Abstract

Software systems not only continue to grow more complex, but they are often required to run on multiple platforms as well. Common personal computer platforms are Microsoft Windows, Linux and Apple Mac OS X on a PowerPC or x86 hardware architecture. Hand-held devices present another range of platforms, such as Microsoft Windows Mobile, Qtopia/Embedix and Symbian running on an ARM or RISC hardware architecture. Each of these platforms look different from a software developer’s point of view and requires the development of different software versions for each platform. This platform diversity makes it increasingly difficult to maintain software that is portable to multiple platforms. Software developers not only have to develop multiple software versions, but they also have to keep these versions synchronised and consistent in their common functionality.

In addition to this, platform technologies tend to evolve. When developing software for an evolving platform, software developers have to take into account that the users may use older versions of the platform. Developers may be confronted with the fact that their software is no longer compatible with an older version of the platform, because they do all their development and testing on the latest version of the platform.

If the current range of platforms can already be considered diverse, the vision of Ambient Intelligence only amplifies this diversity. Ambient Intelligence aims for a user-driven, service-based computing environment that includes personal devices as well as special-purpose embedded devices in the environment. The hardware and software combinations in such devices can vary widely.

The Object Management Group has acknowledged the problem of platform diversity by introducing the Model Driven Architecture (MDA). The MDA is centred around the use of software models. The software models provide a means to create partial, platform-independent software specifications that make use of platform abstractions. These abstractions are refined to platform-specific software models in a later stage of the development life cycle, using model transformations. Currently, these model transformations implicitly assume a target platform for the platform-specific models. If other platforms must be targeted, new model transformations have to be created. This introduces a considerable maintenance burden for each additional platform we want to support.

It is possible to split up a model transformation into multiple refinement transformation steps, each of which introduces some partial platform dependencies into the software model.
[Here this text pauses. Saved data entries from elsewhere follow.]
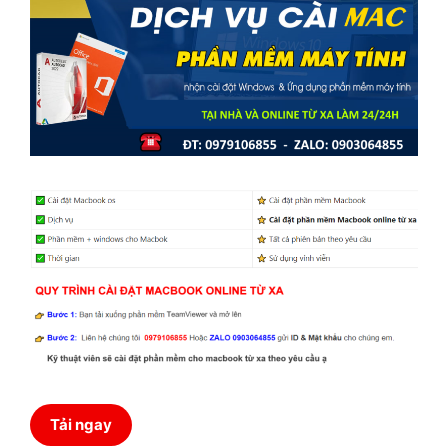
Tải ngay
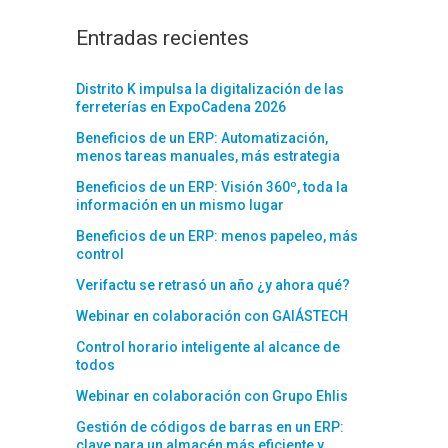
Entradas recientes
Distrito K impulsa la digitalización de las
ferreterías en ExpoCadena 2026
Beneficios de un ERP: Automatización,
menos tareas manuales, más estrategia
Beneficios de un ERP: Visión 360º, toda la
información en un mismo lugar
Beneficios de un ERP: menos papeleo, más
control
Verifactu se retrasó un año ¿y ahora qué?
Webinar en colaboración con GAIÁSTECH
Control horario inteligente al alcance de
todos
Webinar en colaboración con Grupo Ehlis
Gestión de códigos de barras en un ERP:
clave para un almacén más eficiente y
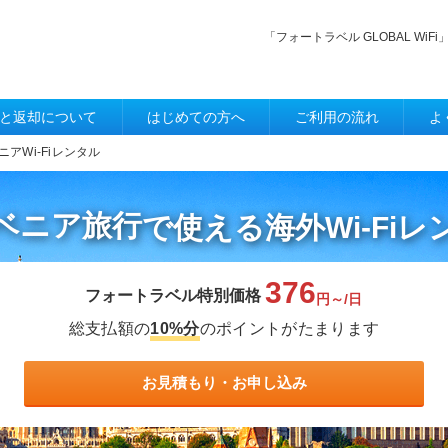
「フォートラベル GLOBAL W
と返却について
はじめての方へ
ご利用の流れ
よ
ニアWi-Fiレンタル
ベニア旅行
で使える
海外Wi-Fi
376
フォートラベル特別価格
円～/日
総支払額の
10%分
のポイントがたまります
お見積もり・お申し込み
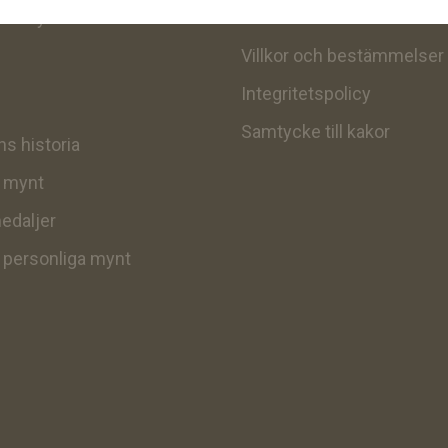
itt mynt
Kontakt
Villkor och bestämmelser
Integritetspolicy
Samtycke till kakor
s historia
v mynt
edaljer
v personliga mynt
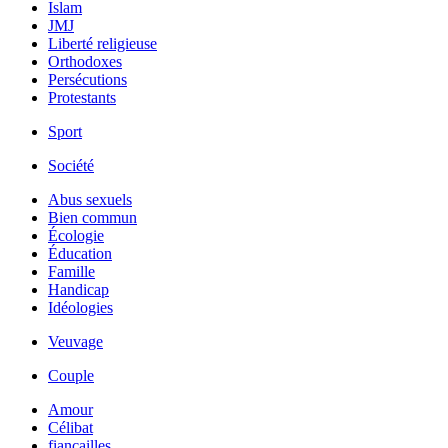
Islam
JMJ
Liberté religieuse
Orthodoxes
Persécutions
Protestants
Sport
Société
Abus sexuels
Bien commun
Écologie
Éducation
Famille
Handicap
Idéologies
Veuvage
Couple
Amour
Célibat
fiancailles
This makes it possible to reuse a refinement transformation for other platforms. It is not clear when we can reuse a refinement transformation, however, since the platform dependencies it introduces are still implicit.

When combining multiple refinement transformations for a target platform, most of the effort goes into checking that (1) the refinement transformations work together and that (2) they are executed in the right order. It is an extra burden to also (3) consider the platform dependencies that each refinement transformation introduces. One approach is to test the generated software on the target platform to tell if the software works on that platform. Testing on each platform is a time-consuming activity, however, and may even leave certain incompatibilities undetected until after deployment. Another approach is to use an automated configuration process that enforces the satisfaction of constraints, including platform dependency constraints. Such a configuration process does not exist for the MDA today.

We propose to use an explicit platform model, which serves as a vocabulary for describing platforms. This vocabulary is used as a basis to express platform instances as well as platform dependencies. By explicitly specifying the platform dependencies for each reusable refinement transformation, each transformation can be guaranteed as valid for a well-defined class of platforms. Because platform instances use the same platform model as a vocabulary, the platform model enables us to determine which platforms satisfy which platform dependencies. The platform model is expressed in the Web Ontology Language (OWL), which is an extensible language for describing ontologies. Ontologies are commonly used to represent domain knowledge and to provide a community of users with a controlled vocabulary. We use the OWL DL variant, which corresponds to description logic (DL) and allows us to apply automatic reasoning.

We also propose a configuration process for the MDA that is based on Software Product Lines (SPLs). Within the field of software engineering, most research on configuration has been conducted by the SPL community. SPLs integrate a number of software-intensive products that share a significant amount of functionality. As such, any software that is developed using the MDA approach can be considered as an SPL, since each platform-specific software product shares significant functionality with other platform-specific versions of that software product.